Taak> Werk alle records hieronder bij door "Schmierstoffunternehmen" te vervangen door "Chemieunternehmen". Laat de rest van de tekst ongewijzigd.
-------- Gegeven informatie
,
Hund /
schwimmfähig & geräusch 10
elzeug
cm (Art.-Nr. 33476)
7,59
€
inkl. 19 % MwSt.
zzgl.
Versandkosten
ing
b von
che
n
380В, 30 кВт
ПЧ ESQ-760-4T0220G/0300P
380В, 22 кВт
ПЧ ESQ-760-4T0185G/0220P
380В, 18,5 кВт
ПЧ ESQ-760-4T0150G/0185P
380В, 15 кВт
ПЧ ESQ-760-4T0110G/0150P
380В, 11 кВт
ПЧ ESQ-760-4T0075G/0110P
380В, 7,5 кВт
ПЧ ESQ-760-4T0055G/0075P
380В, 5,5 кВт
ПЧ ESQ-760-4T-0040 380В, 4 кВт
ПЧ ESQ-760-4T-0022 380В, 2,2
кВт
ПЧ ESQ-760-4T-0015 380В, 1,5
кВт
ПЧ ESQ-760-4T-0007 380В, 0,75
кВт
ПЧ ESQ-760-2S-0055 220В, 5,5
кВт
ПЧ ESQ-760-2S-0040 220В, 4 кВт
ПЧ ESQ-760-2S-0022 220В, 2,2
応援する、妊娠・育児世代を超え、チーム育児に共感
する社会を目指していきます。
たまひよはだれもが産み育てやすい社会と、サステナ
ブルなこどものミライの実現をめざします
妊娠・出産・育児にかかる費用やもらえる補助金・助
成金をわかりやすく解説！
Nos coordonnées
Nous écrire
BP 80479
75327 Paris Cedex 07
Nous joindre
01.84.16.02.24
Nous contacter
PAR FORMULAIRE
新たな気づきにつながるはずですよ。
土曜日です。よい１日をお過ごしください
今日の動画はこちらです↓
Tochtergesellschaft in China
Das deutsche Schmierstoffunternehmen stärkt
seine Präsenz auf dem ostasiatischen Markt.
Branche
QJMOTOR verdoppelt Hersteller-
----------------
Resultaat>
,
Hund /
schwimmfähig & geräusch 10
elzeug
cm (Art.-Nr. 33476)
7,59
€
inkl. 19 % MwSt.
zzgl.
Versandkosten
ing
b von
che
n
380В, 30 кВт
ПЧ ESQ-760-4T0220G/0300P
380В, 22 кВт
ПЧ ESQ-760-4T0185G/0220P
380В, 18,5 кВт
ПЧ ESQ-760-4T0150G/0185P
380В, 15 кВт
ПЧ ESQ-760-4T0110G/0150P
380В, 11 кВт
ПЧ ESQ-760-4T0075G/0110P
380В, 7,5 кВт
ПЧ ESQ-760-4T0055G/0075P
380В, 5,5 кВт
ПЧ ESQ-760-4T-0040 380В, 4 кВт
ПЧ ESQ-760-4T-0022 380В, 2,2
кВт
ПЧ ESQ-760-4T-0015 380В, 1,5
кВт
ПЧ ESQ-760-4T-0007 380В, 0,75
кВт
ПЧ ESQ-760-2S-0055 220В, 5,5
кВт
ПЧ ESQ-760-2S-0040 220В, 4 кВт
ПЧ ESQ-760-2S-0022 220В, 2,2
応援する、妊娠・育児世代を超え、チーム育児に共感
する社会を目指していきます。
たまひよはだれもが産み育てやすい社会と、サステナ
ブルなこどものミライの実現をめざします
妊娠・出産・育児にかかる費用やもらえる補助金・助
成金をわかりやすく解説！
Nos coordonnées
Nous écrire
BP 80479
75327 Paris Cedex 07
Nous joindre
01.84.16.02.24
Nous contacter
PAR FORMULAIRE
新たな気づきにつながるはずですよ。
土曜日です。よい１日をお過ごしください
今日の動画はこちらです↓
Tochtergesellschaft in China
Das deutsche Chemieunternehmen stärkt
seine Präsenz auf dem ostasiatischen Markt.
Branche
QJMOTOR verdoppelt Hersteller-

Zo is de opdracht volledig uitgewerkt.